TouchlessAI Official Website
With Orestis Georgiou, William Frier, Rafa Morales, and Dario Pittera.
This 4-year R&D project is funded by the EU H2020 program. Motivated by the rise of social media and the absence of touch, our team of experts from 3 universities and 3 industry partners is developing the next-generation of TOUCHLESS haptic technologies. Our ambition is to enable novel social experiences through touch.
Our sense of touch enables us to understand our environment but also serves emotional purposes. For example, it provides information (surfaces, textures), it warns us (heat, thorns), it soothes and bonds us (caressing, hugging). Yet, current online and digital interactions make limited use of our sense of touch, often because most haptic technologies require us to wear or hold something, while their capacity to deliver rich tactile sensations is limited compared to how we naturally apply our touch sense in our offline physical and social interactions. Using novel neurocognitive models and AI frameworks, our aim is to imbue our novel TOUCHLESS haptic technologies with the ability to affect and enrich our online social interactions.
Partners include UCL, University of Copenhagen, and UpnaLab, plus industry partners SoftServe and Crowdhelix.
Some of the key aspects this work will investigate are:
- The design of tactile experiences that have the ability to affect agency, bonding, and attachment.
- The generation of methods through which social and affective touch can be produced and subsequently transferred by users remotely.
- Establish feature sets that can be used to predict user intention in order to automate the synthesis of immersive tactile feedback.
Abstract
Our society is experiencing an increasing lack of social tactile interactions, due in part to increased virtualisation and the growth of digital networks, and recently magnified by social distancing measures. Sadly, many people now feel like the society described in the 1990s science fiction movie Demolition Man, where physical contact was prevented and heavily sanctioned. The increased virtualisation of our social interactions feeds our hunger for touch, the lack of which can lead to profoundly negative consequences. Interpersonal touch grounds social relations between people, with distinct patterns of tactile interaction between parent-infant dyads, adult life-partners, friends, teachers and professional colleagues and acquaintances.
Although touch is vital for how we feel and interact with our environments and is foundational for our emotional well-being, most haptic technologies have focused on functional aspects. All major haptics companies use touch to help users improve task completion, discriminate among shapes or textures, and grasp virtual objects. In contrast, social touch typically involves the stimulation of non-glabrous (hairy) parts of the skin while also affecting nociceptors (pain) and thermoreceptors (temperature).

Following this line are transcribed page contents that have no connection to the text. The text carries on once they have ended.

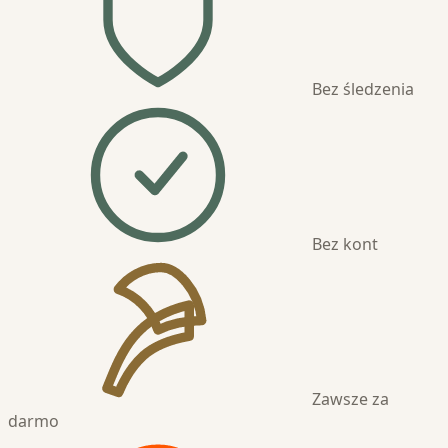
Bez śledzenia
Bez kont
Zawsze za
darmo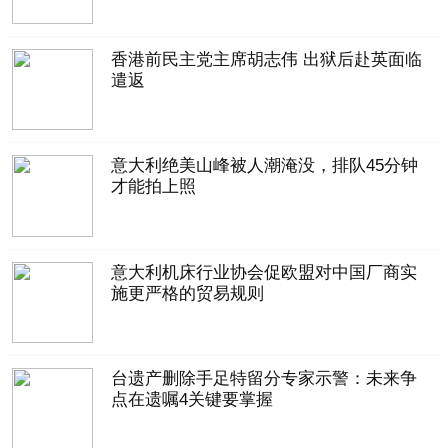
台湾省
内蒙古
西藏
宁夏
新疆
香港
香港前民主党主席胡志伟 出狱后赴英面临
澳门
四川省
政法网事
海南省
书画频道
遣返
意大利绝美山峰被人潮淹没，排队45分钟
才能拍上照
意大利机床行业协会促欧盟对中国厂商实
施更严格的贸易规则
台遗产删除手足特留分专家示警：未来争
点在遗嘱4关键要掌握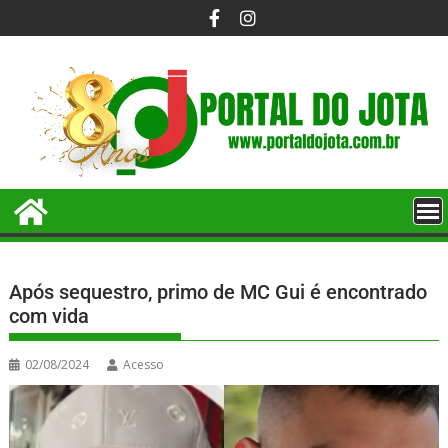
Após sequestro, primo de MC Gui é encontrado
com vida
02/08/2024
Acesso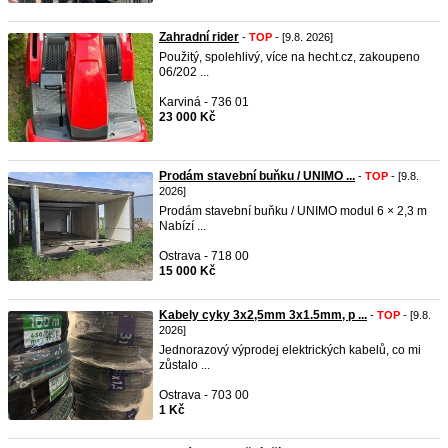
Zahradní rider
-
TOP
- [9.8. 2026]
Použitý, spolehlivý, více na hecht.cz, zakoupeno
06/202 ...
Karviná - 736 01
23 000 Kč
Prodám stavební buňku / UNIMO ...
-
TOP
- [9.8.
2026]
Prodám stavební buňku / UNIMO modul 6 × 2,3 m
Nabízí ...
Ostrava - 718 00
15 000 Kč
Kabely cyky 3x2,5mm 3x1.5mm, p ...
-
TOP
- [9.8.
2026]
Jednorazový výprodej elektrických kabelů, co mi
zůstalo ...
Ostrava - 703 00
1 Kč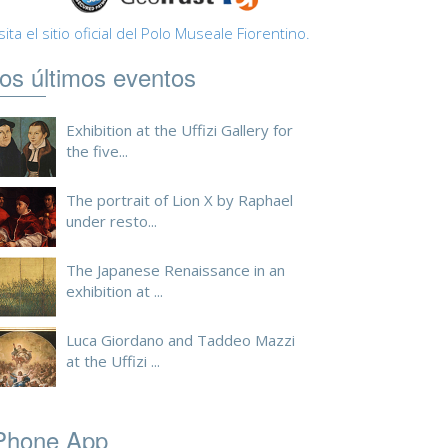
sita el sitio oficial del Polo Museale Fiorentino.
os últimos eventos
Exhibition at the Uffizi Gallery for
the five...
The portrait of Lion X by Raphael
under resto...
The Japanese Renaissance in an
exhibition at ...
Luca Giordano and Taddeo Mazzi
at the Uffizi ...
Phone App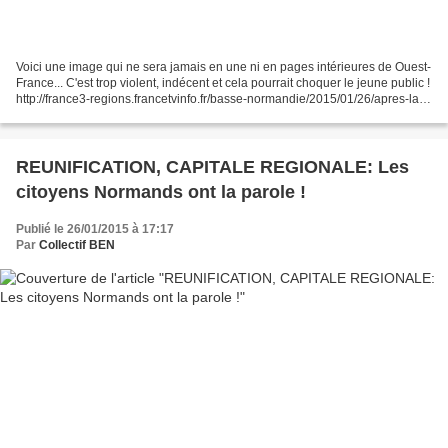
Voici une image qui ne sera jamais en une ni en pages intérieures de Ouest-
France... C'est trop violent, indécent et cela pourrait choquer le jeune public !
http://france3-regions.francetvinfo.fr/basse-normandie/2015/01/26/apres-la-
lourde-defaite-de-rennes-les-bus-des-supporters-caennais-caillasses-
640405.html...
REUNIFICATION, CAPITALE REGIONALE: Les
citoyens Normands ont la parole !
Publié le 26/01/2015 à 17:17
Par
Collectif BEN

These C-tactile (CT) afferents underpin the experience of affective touch, and the pleasant sensations associated with social interactions such as caresses. Thus, current technology neither satisfy our need for touch, nor draw on recent progress in understanding social touch.
Our ambition is to go beyond functional haptic technology and enable computer systems to intelligently create the experiences lost in the virtual transition. Those experiences include agency, bonding, and attachment.
We will develop the next generation of touchless haptic technologies using neurocognitive models and a novel artificial intelligence (AI) framework. Without having physical contact, users will receive affective, social and cognitive touch sensations.